Le document établit un total de 10 sections (depuis les connaissances disciplinaires et didactiques ou la gestion de classe, jusqu'à l'égalité, l'inclusion et la culture démocratique ou la participation au centre) dans lesquelles les enseignants peuvent avoir jusqu'à quatre niveaux de performance. Le niveau zéro est équivalent à ce qu'ils sont attendus à l'issue du diplôme d'enseignant du secondaire ou du master, ainsi que des stages associés. Et le niveau maximum, trois, est celui des enseignants expérimentés qui, « en tant qu’experts, recherchent, conseillent, coordonnent et promeuvent les processus d’innovation, d’amélioration continue et de recherche pédagogique et qui contribuent à la transformation à l’intérieur et à l’extérieur du centre ».
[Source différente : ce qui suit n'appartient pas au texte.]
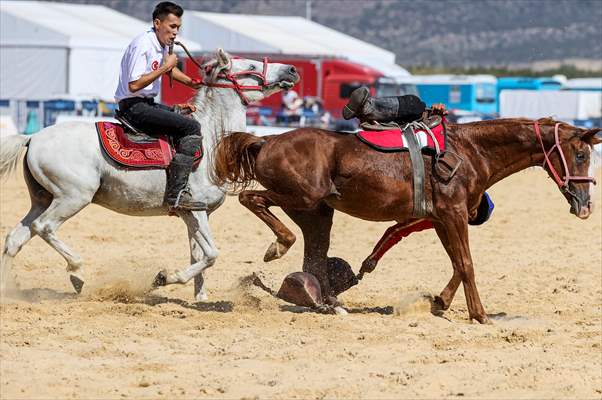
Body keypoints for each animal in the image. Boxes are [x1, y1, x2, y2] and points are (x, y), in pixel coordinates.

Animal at [0, 49, 300, 300]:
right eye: (250, 66)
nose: (292, 70)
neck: (211, 141)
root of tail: (32, 138)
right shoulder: (196, 209)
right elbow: (212, 254)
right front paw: (165, 277)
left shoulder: (193, 213)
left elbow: (198, 256)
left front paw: (200, 297)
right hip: (73, 197)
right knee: (44, 227)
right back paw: (77, 273)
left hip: (42, 199)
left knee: (15, 238)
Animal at [213, 118, 596, 322]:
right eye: (580, 154)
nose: (585, 206)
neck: (470, 152)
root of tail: (267, 140)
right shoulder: (454, 215)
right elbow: (467, 264)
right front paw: (480, 314)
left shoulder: (441, 219)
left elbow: (457, 264)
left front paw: (441, 302)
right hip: (303, 198)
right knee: (252, 200)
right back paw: (279, 247)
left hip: (317, 212)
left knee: (315, 255)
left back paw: (324, 301)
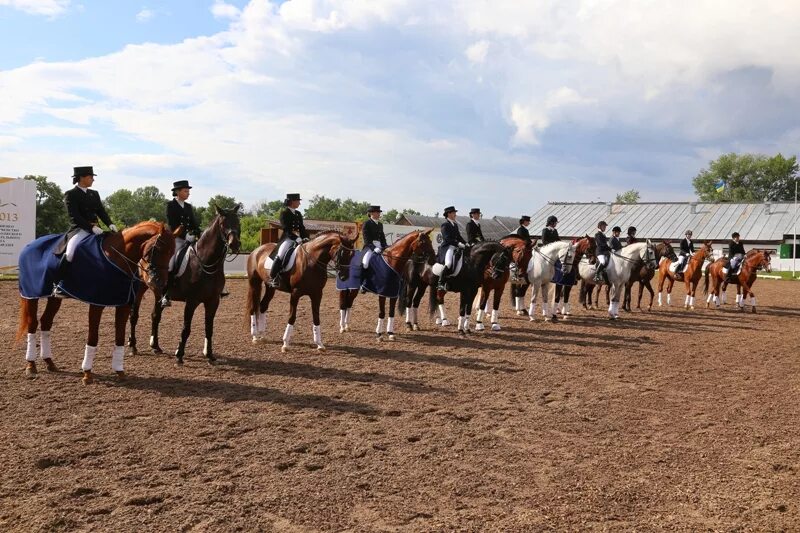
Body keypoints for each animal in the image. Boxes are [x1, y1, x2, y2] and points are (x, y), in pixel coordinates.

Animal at [18, 220, 174, 382]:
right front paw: (87, 373)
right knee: (32, 323)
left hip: (54, 298)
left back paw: (49, 362)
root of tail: (29, 246)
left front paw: (119, 371)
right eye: (158, 249)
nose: (160, 283)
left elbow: (120, 337)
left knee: (46, 322)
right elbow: (93, 337)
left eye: (172, 252)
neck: (117, 257)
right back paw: (31, 365)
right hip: (31, 295)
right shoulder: (96, 304)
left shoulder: (123, 305)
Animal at [134, 205, 239, 366]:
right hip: (140, 288)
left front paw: (209, 355)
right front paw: (179, 355)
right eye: (223, 224)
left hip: (159, 293)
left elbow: (209, 328)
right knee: (134, 314)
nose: (235, 244)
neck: (205, 262)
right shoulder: (191, 301)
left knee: (155, 315)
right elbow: (186, 328)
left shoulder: (213, 301)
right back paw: (132, 345)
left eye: (238, 221)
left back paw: (156, 346)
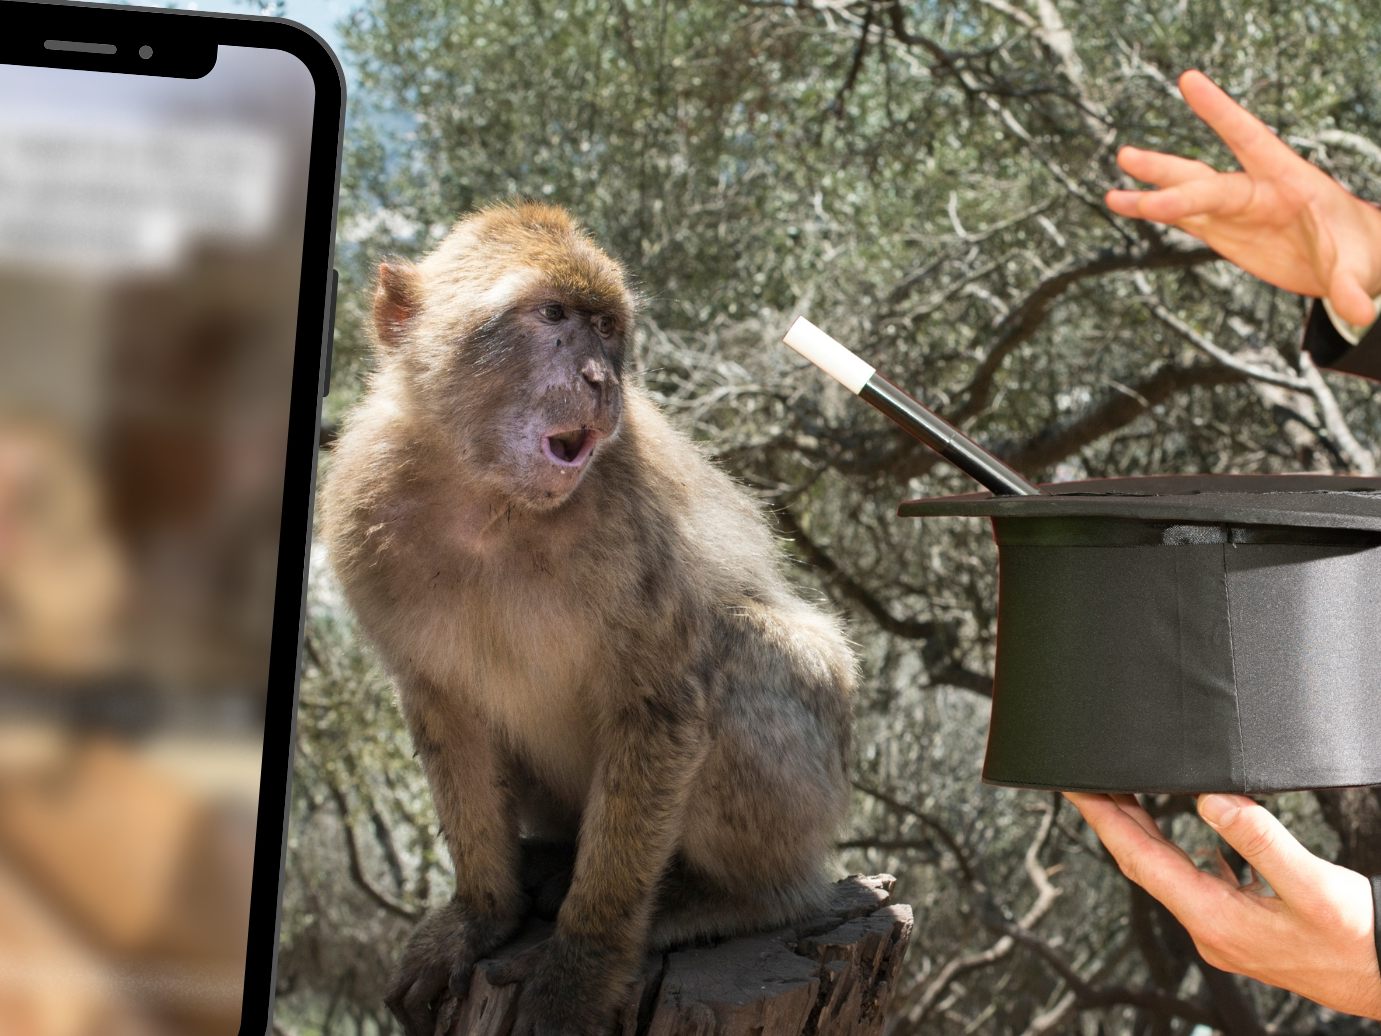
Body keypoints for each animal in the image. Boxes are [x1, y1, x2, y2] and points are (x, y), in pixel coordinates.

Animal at [319, 202, 855, 1036]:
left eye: (606, 328)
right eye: (552, 316)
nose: (600, 379)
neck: (491, 501)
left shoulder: (634, 525)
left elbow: (661, 703)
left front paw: (580, 966)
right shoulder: (360, 509)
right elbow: (446, 712)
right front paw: (480, 915)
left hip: (815, 793)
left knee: (742, 650)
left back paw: (733, 897)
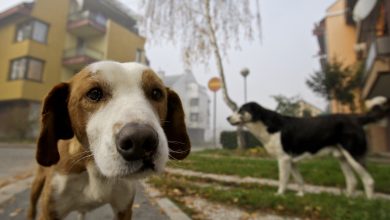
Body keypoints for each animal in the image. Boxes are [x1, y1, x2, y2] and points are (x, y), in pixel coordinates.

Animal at [27, 61, 190, 220]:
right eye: (94, 93)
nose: (141, 140)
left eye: (156, 93)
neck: (94, 167)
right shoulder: (49, 212)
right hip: (37, 183)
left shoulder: (124, 209)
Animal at [227, 97, 388, 199]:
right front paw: (300, 195)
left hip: (353, 156)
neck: (264, 124)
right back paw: (348, 200)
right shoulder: (291, 161)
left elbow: (283, 180)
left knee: (369, 180)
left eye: (241, 110)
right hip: (342, 158)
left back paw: (368, 202)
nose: (227, 118)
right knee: (352, 181)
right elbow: (299, 180)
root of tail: (356, 118)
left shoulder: (284, 159)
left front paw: (279, 195)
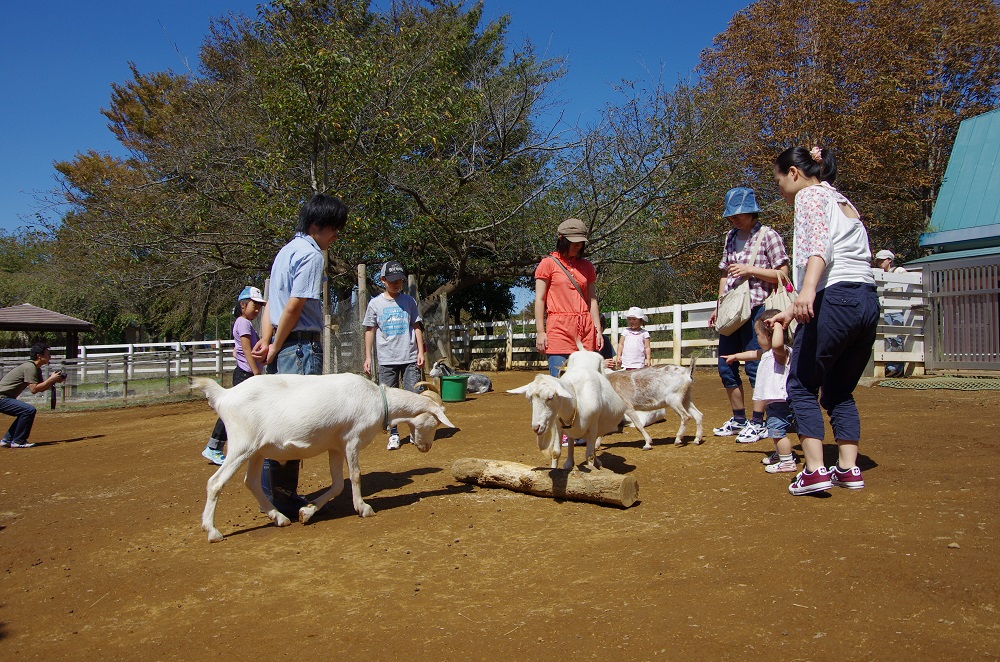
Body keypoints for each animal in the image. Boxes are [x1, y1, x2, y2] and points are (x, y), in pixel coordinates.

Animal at [192, 376, 458, 544]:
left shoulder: (336, 447)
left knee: (252, 482)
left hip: (256, 450)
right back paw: (212, 531)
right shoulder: (352, 440)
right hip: (241, 445)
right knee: (215, 483)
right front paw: (364, 508)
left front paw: (306, 512)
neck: (376, 399)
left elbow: (338, 484)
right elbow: (355, 476)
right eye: (435, 422)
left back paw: (280, 518)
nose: (426, 447)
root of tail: (224, 396)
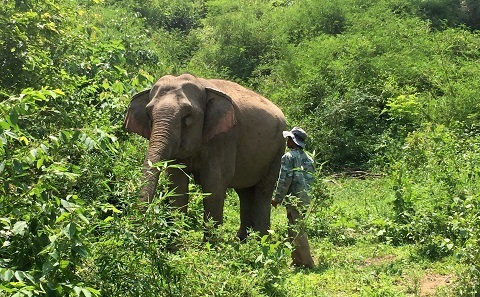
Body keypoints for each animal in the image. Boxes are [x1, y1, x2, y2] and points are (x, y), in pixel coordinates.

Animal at [125, 73, 286, 238]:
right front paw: (176, 241)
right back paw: (243, 239)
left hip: (278, 150)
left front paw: (210, 243)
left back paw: (261, 239)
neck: (202, 84)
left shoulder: (224, 137)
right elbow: (177, 184)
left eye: (187, 115)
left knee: (263, 192)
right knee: (244, 192)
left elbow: (213, 185)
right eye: (148, 114)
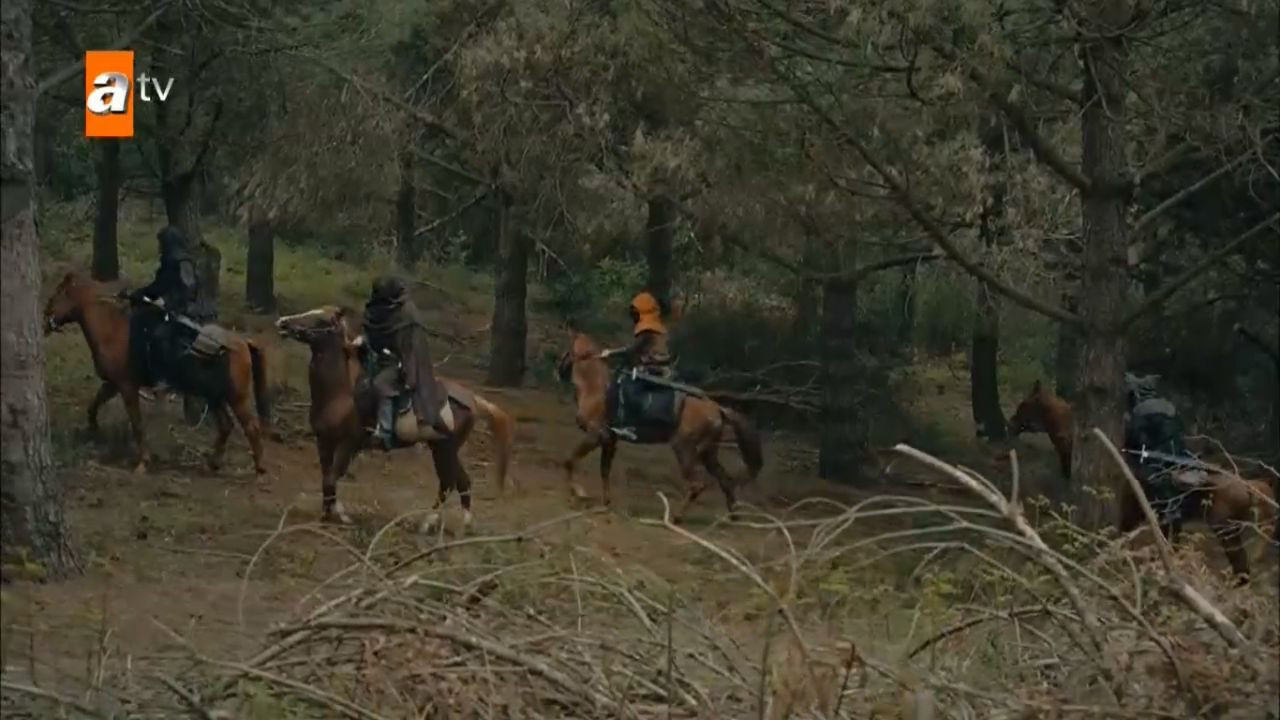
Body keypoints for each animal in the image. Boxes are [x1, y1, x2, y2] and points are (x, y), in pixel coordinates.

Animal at [44, 266, 272, 474]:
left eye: (56, 296)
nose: (45, 319)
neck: (112, 331)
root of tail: (243, 343)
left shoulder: (127, 386)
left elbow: (137, 424)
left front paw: (142, 463)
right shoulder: (114, 383)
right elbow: (95, 403)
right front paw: (92, 427)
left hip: (236, 397)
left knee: (251, 427)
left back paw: (260, 467)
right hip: (214, 397)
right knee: (226, 426)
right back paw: (213, 463)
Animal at [272, 302, 512, 527]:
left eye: (321, 320)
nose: (283, 323)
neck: (339, 396)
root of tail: (471, 398)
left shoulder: (349, 444)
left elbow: (332, 478)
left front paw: (342, 515)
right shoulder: (324, 442)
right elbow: (326, 481)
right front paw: (325, 516)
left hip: (446, 448)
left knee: (450, 483)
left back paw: (432, 522)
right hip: (442, 447)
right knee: (460, 482)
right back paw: (457, 524)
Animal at [552, 326, 757, 520]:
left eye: (566, 350)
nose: (557, 372)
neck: (594, 388)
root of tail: (717, 408)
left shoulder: (595, 435)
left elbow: (570, 461)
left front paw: (579, 493)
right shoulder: (609, 440)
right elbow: (604, 470)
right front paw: (605, 502)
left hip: (685, 449)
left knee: (697, 485)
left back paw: (676, 517)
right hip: (708, 452)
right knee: (725, 479)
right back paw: (732, 515)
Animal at [1008, 379, 1280, 579]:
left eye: (1024, 405)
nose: (1010, 426)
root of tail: (1250, 486)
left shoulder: (1130, 514)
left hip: (1226, 531)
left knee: (1242, 569)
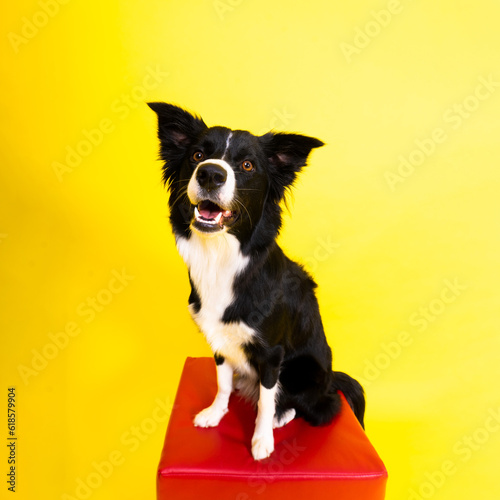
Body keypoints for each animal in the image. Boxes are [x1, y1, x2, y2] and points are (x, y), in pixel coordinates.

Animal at [147, 101, 364, 460]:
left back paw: (282, 415)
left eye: (247, 165)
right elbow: (222, 381)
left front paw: (262, 440)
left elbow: (265, 399)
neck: (222, 257)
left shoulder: (271, 353)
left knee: (320, 405)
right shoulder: (218, 339)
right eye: (196, 155)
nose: (210, 173)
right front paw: (216, 412)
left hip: (305, 372)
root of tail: (330, 379)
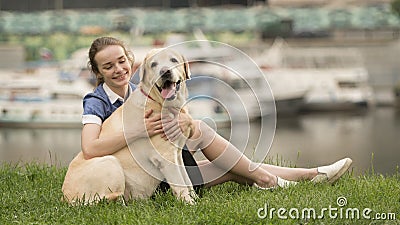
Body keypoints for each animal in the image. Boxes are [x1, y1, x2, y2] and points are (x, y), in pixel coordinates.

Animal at [61, 48, 198, 205]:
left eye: (174, 60)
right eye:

Oppositions et examen spécial

Le ministère, représenté par le sous-secrétaire d'État à l'Éducation, Santiago Roura, qui a déclaré que l'intention du département est d'entreprendre une réforme « ambitieuse », entend, pour sa part, que les améliorations du travail qu'il envisage d'approuver pour les enseignants soient intégrées s'aligner avec la main des autres qu'il considère comme pouvant améliorer le système éducatif. Parmi eux, outre le système de concours – mise à jour des programmes, qui remontent dans de nombreux cas aux années 90 et réforme du format des tests – il y a l'accompagnement initial des nouveaux enseignants par des professeurs experts – qui seraient récompensés pour cela. ―, avec ceux qui seraient en classe pendant un ou deux ans, ou la mise en place d'un examen spécifique pour les diplômes d'enseignement (comme celui qui a été lancé en Catalogne et aux Baléares et qui fonctionne bien partie des pays autour de l'Espagne).

Un test qui pourrait couvrir les compétences linguistiques et mathématiques, ainsi que l'attitude envers la profession, dont la mise en œuvre a été demandée par la Conférence des doyens de l'éducation elle-même, et qui, même si la grande majorité des aspirants enseignants réussiraient, servirait de filtre initial une formation dans des métiers dans lesquels beaucoup plus de personnes obtiennent leur diplôme chaque année (30 000 en 2020) que le système n’en absorbe (la même année, il y avait 12 000 postes vacants pour cause de départ à la retraite). Et dans lequel le poids des universités privées augmente, comme c'est le cas du master secondaire, dont le gouvernement veut également approuver la réforme.